**EXERCISE AIM:** Write out every line of the records below exactly, leaving the pictures out of your answer.

**PROVIDED INFORMATION:**
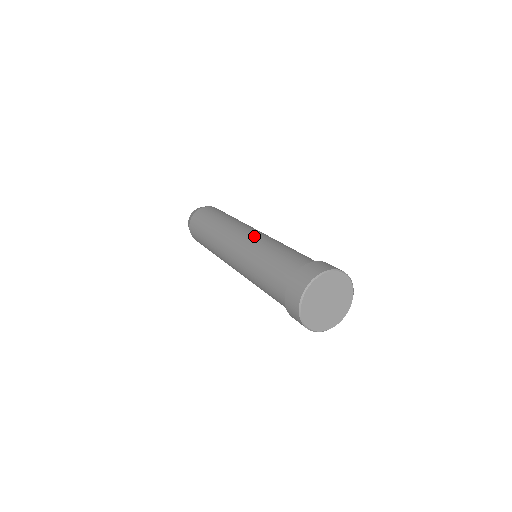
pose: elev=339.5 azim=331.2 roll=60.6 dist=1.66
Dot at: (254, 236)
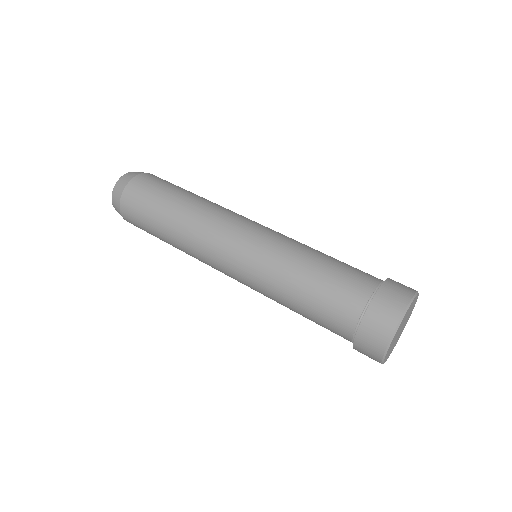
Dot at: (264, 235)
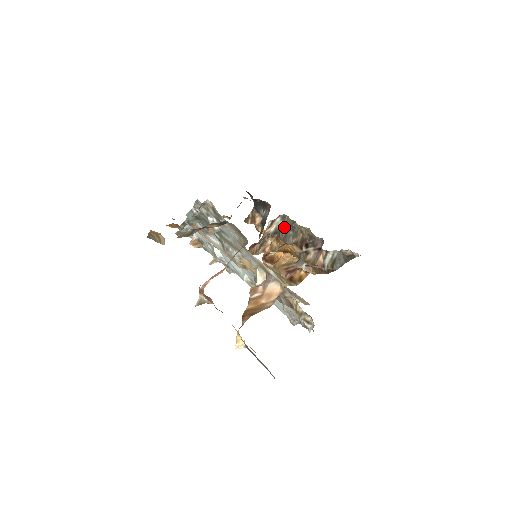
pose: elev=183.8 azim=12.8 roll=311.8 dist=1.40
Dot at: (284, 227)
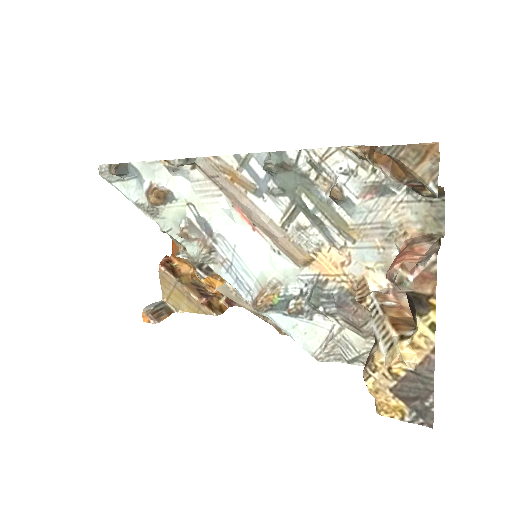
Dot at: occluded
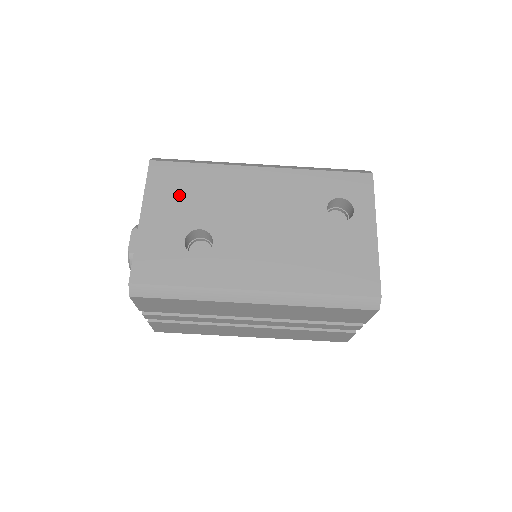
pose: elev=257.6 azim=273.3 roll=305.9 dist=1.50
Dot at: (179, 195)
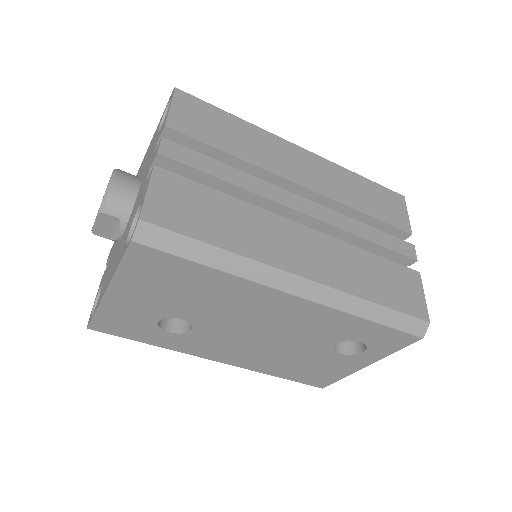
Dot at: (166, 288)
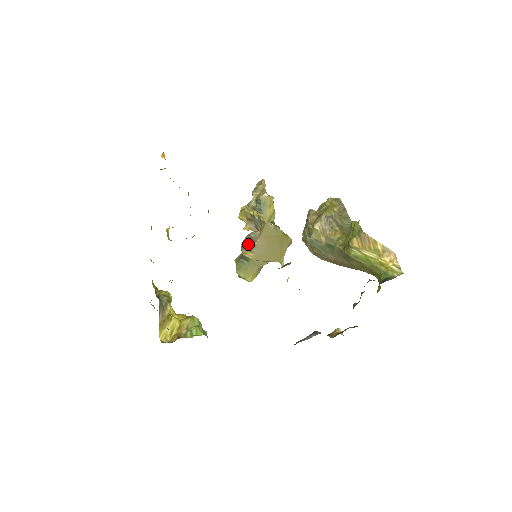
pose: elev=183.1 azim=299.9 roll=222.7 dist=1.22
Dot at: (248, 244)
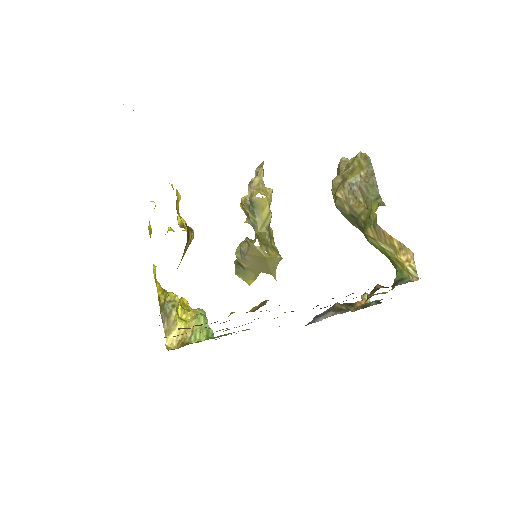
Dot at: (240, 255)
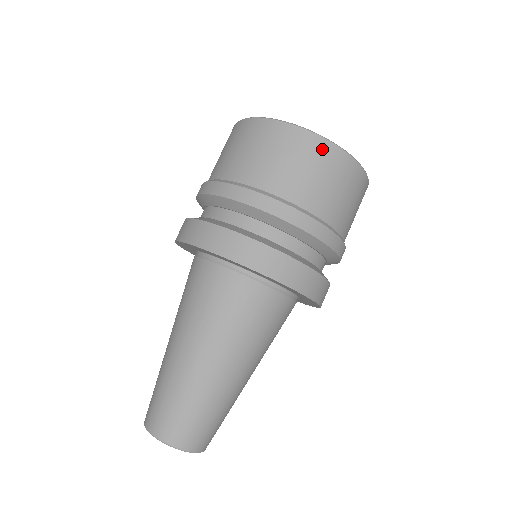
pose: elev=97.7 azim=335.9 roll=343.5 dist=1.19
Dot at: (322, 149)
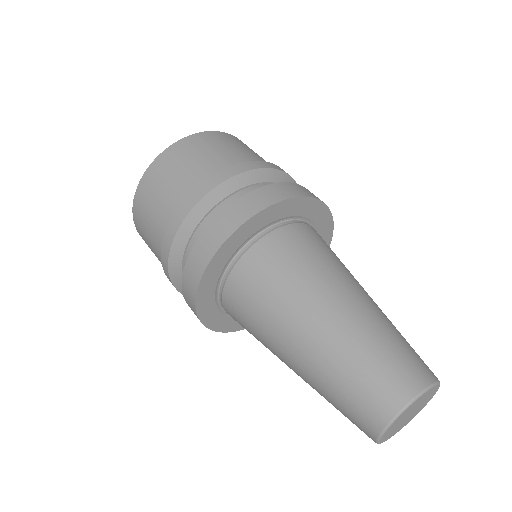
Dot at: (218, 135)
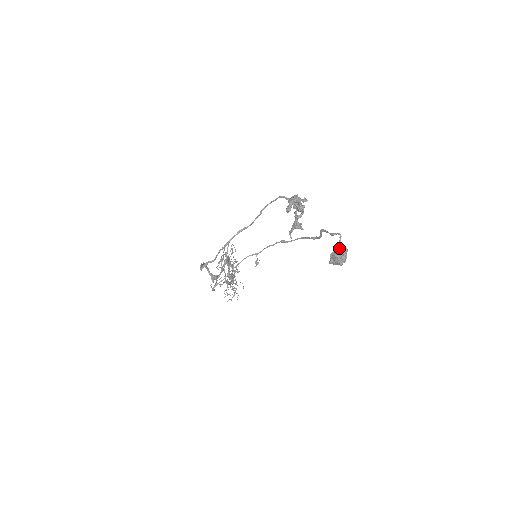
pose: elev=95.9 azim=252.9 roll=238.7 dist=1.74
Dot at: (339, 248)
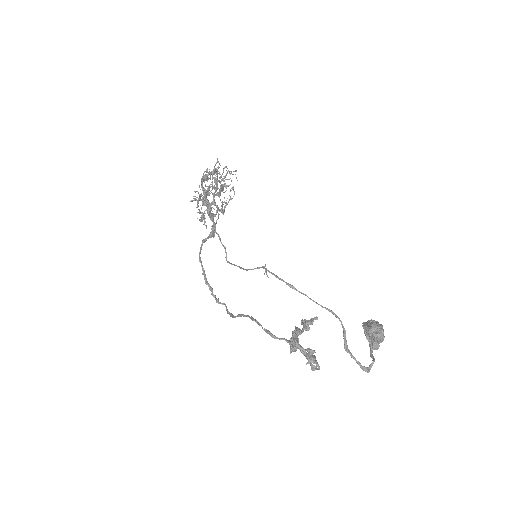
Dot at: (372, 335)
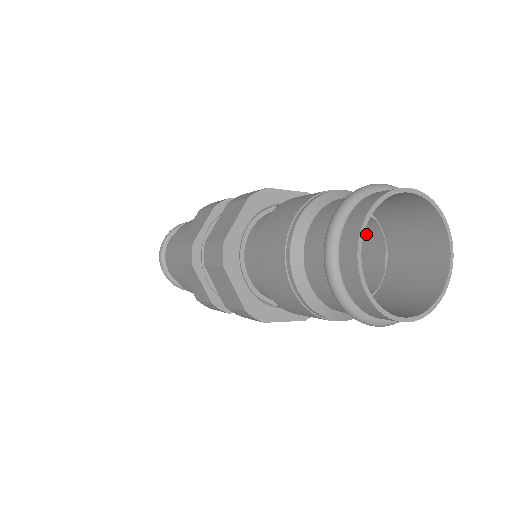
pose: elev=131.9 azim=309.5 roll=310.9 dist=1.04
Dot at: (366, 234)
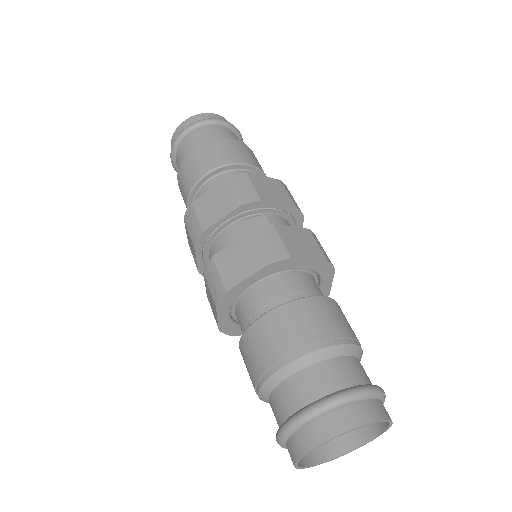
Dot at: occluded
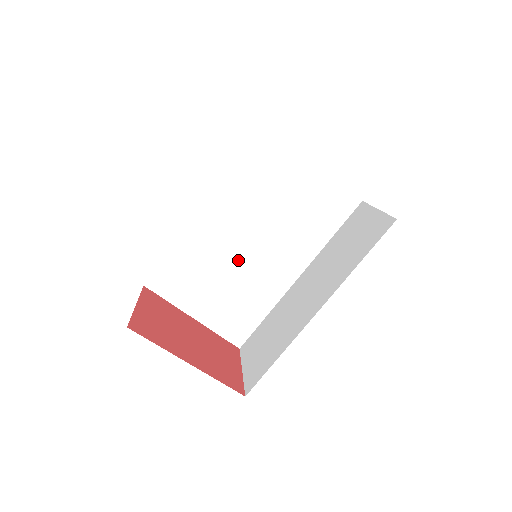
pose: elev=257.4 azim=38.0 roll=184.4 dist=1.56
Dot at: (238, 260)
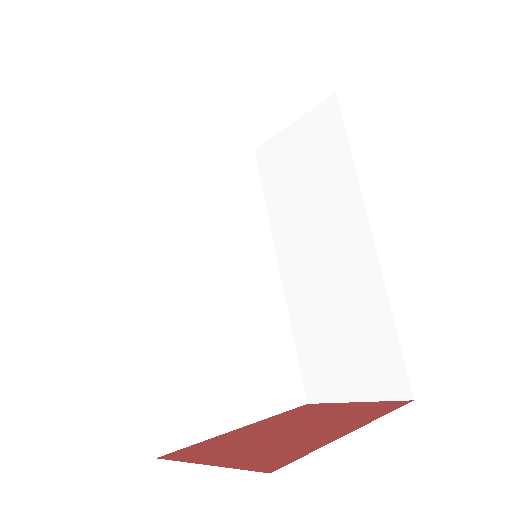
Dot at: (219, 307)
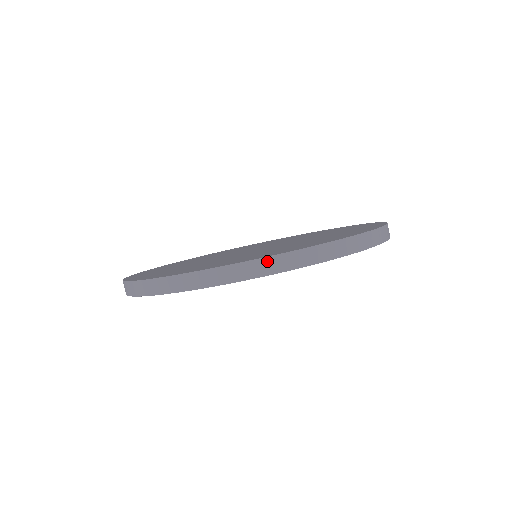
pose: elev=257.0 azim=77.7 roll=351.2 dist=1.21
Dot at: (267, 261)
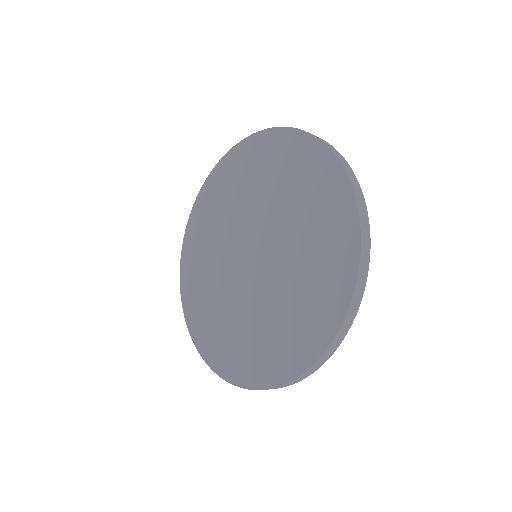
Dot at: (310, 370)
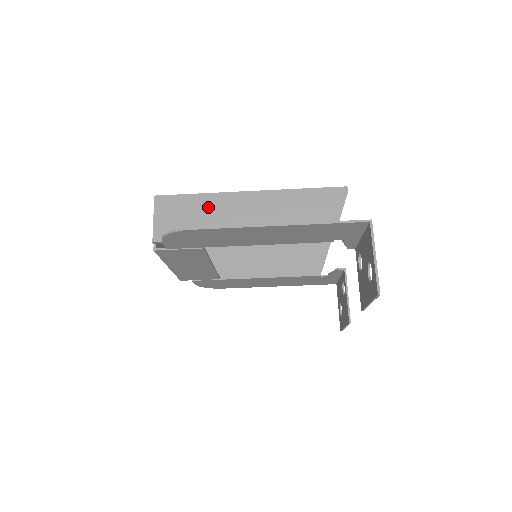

**THE SOLUTION:**
pose: elev=339.5 azim=331.2 roll=60.6 dist=1.66
Dot at: (254, 236)
Dot at: (264, 235)
pose: elev=183.8 azim=12.8 roll=311.8 dist=1.40
Dot at: (284, 227)
Dot at: occluded
pose: elev=257.6 azim=273.3 roll=305.9 dist=1.50
Dot at: (179, 195)
Dot at: (166, 288)
pose: elev=183.1 azim=299.9 roll=222.7 dist=1.22
Dot at: (248, 244)
Dot at: (240, 255)
pose: elev=97.7 azim=335.9 roll=343.5 dist=1.19
Dot at: (322, 149)
Dot at: (218, 135)
pose: elev=95.9 azim=252.9 roll=238.7 dist=1.74
Dot at: (339, 248)
Dot at: (372, 335)
pose: elev=131.9 azim=309.5 roll=310.9 dist=1.04
Dot at: (366, 234)
Dot at: occluded
pose: elev=257.4 azim=38.0 roll=184.4 dist=1.56
Dot at: (238, 260)
Dot at: (219, 307)
pose: elev=257.0 azim=77.7 roll=351.2 dist=1.21
Dot at: (267, 261)
Dot at: (310, 370)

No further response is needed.